Parrot's CONFERENCE speakerphone is a full-scale business conference
phone that uses a Bluetooth mobile phone as its phone line, with a bright color
display and internal memory for 6,000 contacts. It's big – 22 ounces, and 10
inches in diameter – but it's supposed to sit on a desk. It will cost $299 when
it comes out in the second quarter of this year. The smaller MINIKIT, designed
for portable and car use much like the Supertooth, weighs only 3.5 ounces and
has 10 hours of talk time; it's already out, and costs $124.99.
BlueAnt, Jabra and a small company called Ubixon, meanwhile, are all
innovating with designs.
Ubixon's caller ID headset has a unique twist. The Lubix UBHS-LC1
is a pair of earpieces connected by a wire, which stick together with magnets
and hang around your neck as a necklace when not in use. In necklace mode, you
can read the blue caller ID display, decide whether to pick up the call, and
then separate the stereo earpieces and put them in your ears. That's some neat
stuff. Ubixon says their headset will be on sale within the first quarter of
2007, but didn't give a price.
A little more conventional but still innovative is Jabra's BT8010
convertible Bluetooth headset. It starts out as a regular mono headset, but then
you can hook up a second earpiece with a small wire, to turn it into a stereo
Bluetooth headset. It shows caller ID information on a blue OLED screen on the
mono unit, as well. It's appearing within the next few months for $149.
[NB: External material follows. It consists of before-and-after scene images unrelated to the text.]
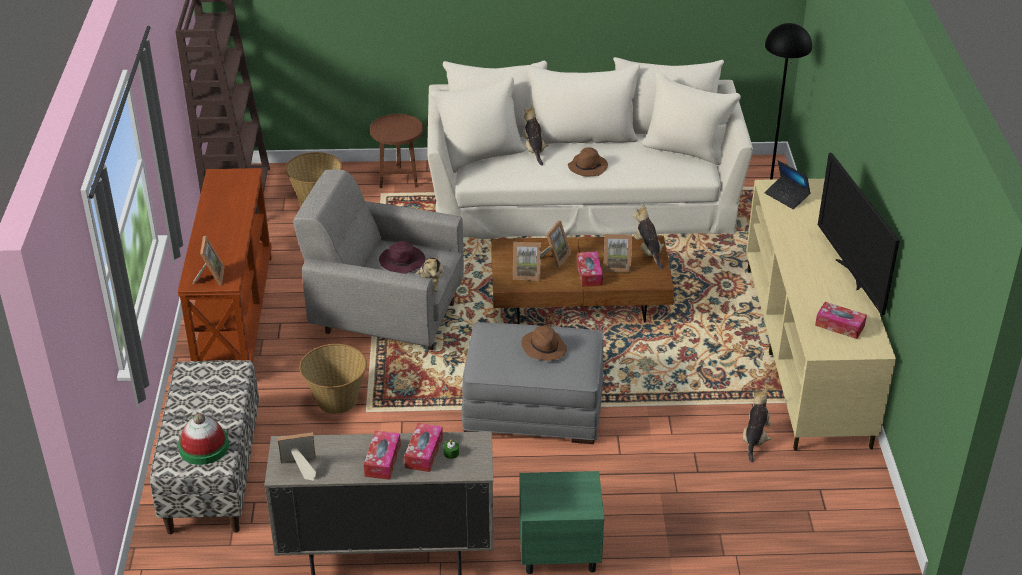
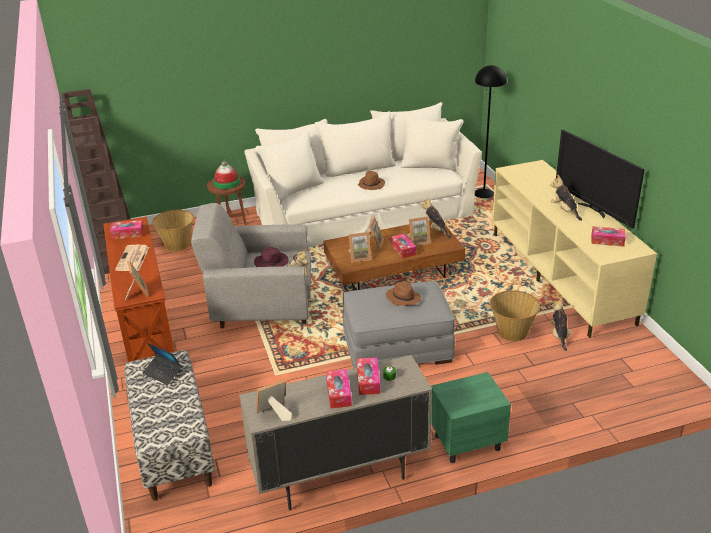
camera: 15 degrees left, 5 degrees down
hat [178,413,229,465] -> hat moved to [213,161,240,189]
basket [299,344,367,414] -> basket moved to [490,290,540,341]
plush toy [524,106,549,166] -> plush toy moved to [550,175,582,221]
laptop [765,160,811,209] -> laptop moved to [143,343,182,385]
none -> tissue box [110,220,144,240]
none -> newspaper [115,245,149,271]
BlueAnt's C3 stereo headset's main body is in a shirt clip so it
doesn't weigh down your ear; wires then go up to the earbuds. The C3 also has a
bright blue OLED display to show caller ID information. It will be available
next month for $99.99.
Finally, the BlueAnt V12 is a small Bluetooth earpiece with an LCD
caller ID display on the outside. Other headsets from Jabra and Sony Ericsson
have attempted this trick, but the headsets have previously ended up with either
tiny displays or so heavy they hang off your ear. The $79.99 V12, with a
relatively large display, looks like it might hit the sweet spot there. The V12
also has an impressive twelve hours of talk time.